Anyway, I think we ate at your restaurant, around early 2000s or late 1990s. It always had a good, if not best, recommendation from various sources. Did you leave the restaurant business when the place sold?
arrieve
I used to think I could live in Mendocino if I ever went back to California.
That seems less and less like a possibility but it’s still one of my favorite places. Thanks for the lovely pictures and many memories.
JanieM
The garden pictures, especially the second-to-last one, inspire me to take a welcome deep breath as I meet the day. All the pictures make me feel like I’ve been there, which, sad to say, I have not.
Is/was the restaurant connected to the hotel? I ask because of the color scheme.
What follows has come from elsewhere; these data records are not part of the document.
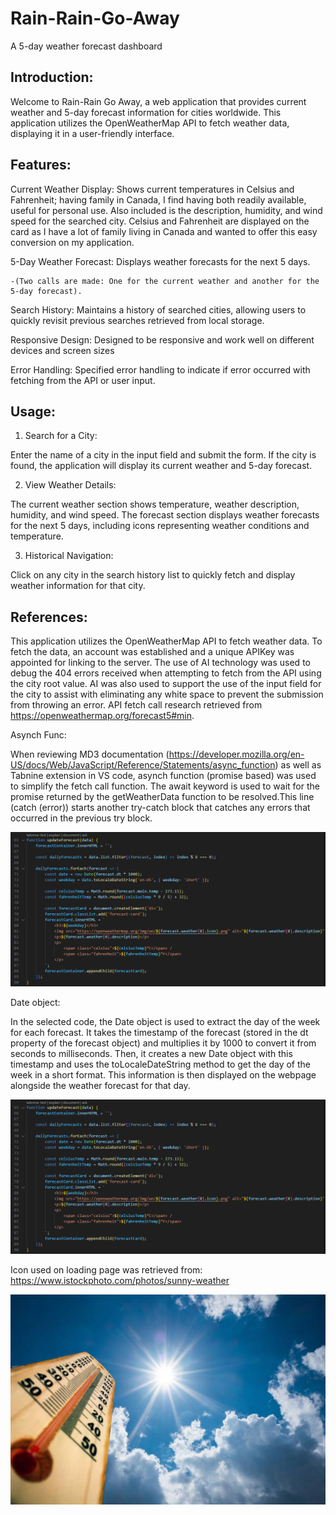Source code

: # Rain-Rain-Go-Away 
A 5-day weather forecast dashboard 

## Introduction:
Welcome to Rain-Rain Go Away, a web application that provides current weather and 5-day forecast information for cities worldwide. This application utilizes the OpenWeatherMap API to fetch weather data, displaying it in a user-friendly interface.

## Features: 
Current Weather Display: Shows current temperatures in Celsius and Fahrenheit; having family in Canada, I find having both readily available, useful for personal use. Also included is the description, humidity, and wind speed for the searched city. Celsius and Fahrenheit are displayed on the card as I have a lot of family living in Canada and wanted to offer this easy conversion on my application. 

5-Day Weather Forecast: Displays weather forecasts for the next 5 days. 

    -(Two calls are made: One for the current weather and another for the 5-day forecast).

Search History: Maintains a history of searched cities, allowing users to quickly revisit previous searches retrieved from local storage.

Responsive Design: Designed to be responsive and work well on different devices and screen sizes

Error Handling: Specified error handling to indicate if error occurred with fetching from the API or user input. 

## Usage:

1. Search for a City:

Enter the name of a city in the input field and submit the form.
If the city is found, the application will display its current weather and 5-day forecast.

2. View Weather Details:

The current weather section shows temperature, weather description, humidity, and wind speed.
The forecast section displays weather forecasts for the next 5 days, including icons representing weather conditions and temperature.

3. Historical Navigation:

Click on any city in the search history list to quickly fetch and display weather information for that city.

## References:

This application utilizes the OpenWeatherMap API to fetch weather data. To fetch the data, an account was established and a unique APIKey was appointed for linking to the server. 
The use of AI technology was used to debug the 404 errors received when attempting to fetch from the API using the city root value. AI was also used to support the use of the input field for the city to assist with eliminating any white space to prevent the submission from throwing an error. API fetch call research retrieved from https://openweathermap.org/forecast5#min. 

Asynch Func:

When reviewing MD3 documentation (https://developer.mozilla.org/en-US/docs/Web/JavaScript/Reference/Statements/async_function) as well as Tabnine extension in VS code, asynch function (promise based) was used to simplify the fetch call function. The await keyword is used to wait for the promise returned by the getWeatherData function to be resolved.This line (catch (error)) starts another try-catch block that catches any errors that occurred in the previous try block.

![alt text](assets/photos/date-object.png)

Date object:

In the selected code, the Date object is used to extract the day of the week for each forecast. It takes the timestamp of the forecast (stored in the dt property of the forecast object) and multiplies it by 1000 to convert it from seconds to milliseconds. Then, it creates a new Date object with this timestamp and uses the toLocaleDateString method to get the day of the week in a short format. This information is then displayed on the webpage alongside the weather forecast for that day.

![alt text](assets/photos/date-object.png)


Icon used on loading page was retrieved from: https://www.istockphoto.com/photos/sunny-weather

![alt text](assets/photos/weather.jpg)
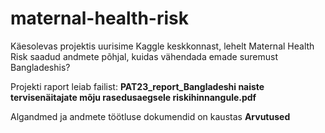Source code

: # maternal-health-risk
Käesolevas projektis uurisime Kaggle keskkonnast, lehelt Maternal Health Risk saadud andmete põhjal, 
kuidas vähendada emade suremust Bangladeshis?

Projekti raport leiab failist:
**PAT23_report_Bangladeshi naiste tervisenäitajate mõju rasedusaegsele riskihinnangule.pdf**

Algandmed ja andmete töötluse dokumendid on kaustas **Arvutused**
And as to the art center: I would be right there with you, champion holder of grudges that I am. Somewhat separable from that, fund-raising for non-profits is…well, a big topic. It’s a shame that obscene concentrations of wealth make it even more necessary than it might be, and a different kind of shame that the fundraising is often so…shameless. /rant
Bottom line: love the pictures. How many owners has the restaurant had since you sold it? Did the very next one remove the garden and downgrade the quality, or has it been gradual?
Steve from Mendocino
@kindness: Just checked the internet (since I don’t pay attention to these things very well) and, yep, it’s still going: https://www.sweetwaterspa.com/
Steve from Mendocino
@susanna: Didn’t want to be in the restaurant business when I bought it, but, even more, I didn’t want to be without that restaurant. I knew the business well enough that I was confident that I could keep the quality there, and I did. I retired, once I sold it, and have been lounging around working on personal projects since.
Steve from Mendocino
@JanieM: The first owner who followed me did all the cost cutting. Can’t blame him, really, because a restaurant is first and foremost a business, and Cafe Beaujolais didn’t make money for the twenty years before me, and it didn’t make money for me. It was, rather, a work of love and art. There’s a new owner since then, who’s tried to bring quality back, and then the virus hit. He’s now doing a great takeout business, and seems quite content with his lot. It’ll be interesting to see what he does after the hospitality returns to “normal”.
WaterGirl
Thanks for the stories. Love the look of the restaurant from the outside, love the gardens, love all these photos except the ones documenting the neglect of the new owners.
Kristine
Lovely photos. Thank you for the story.
Quicksand
Oh, wow. My wife and I had a memorable meal at Cafe Beaujolais in 2002. The sturgeon dish was really excellent and it’s still a highlight among my lifetime fine dining experiences.
Dan B
Your gardens had wonderful textures between the Gunnera, Flax, and what looks like Aucuba it’s dramatically interesting and calming at the same time. Great job!
Was the garden so expensive to maintain? My experience is there are many “reasons” people find to devalue view things they don’t understand.
JPL
@Quicksand: It’s a small world after all. That is very cool.
Mary G
Late to the thread, but love the photos. People who rip out gardens are evil.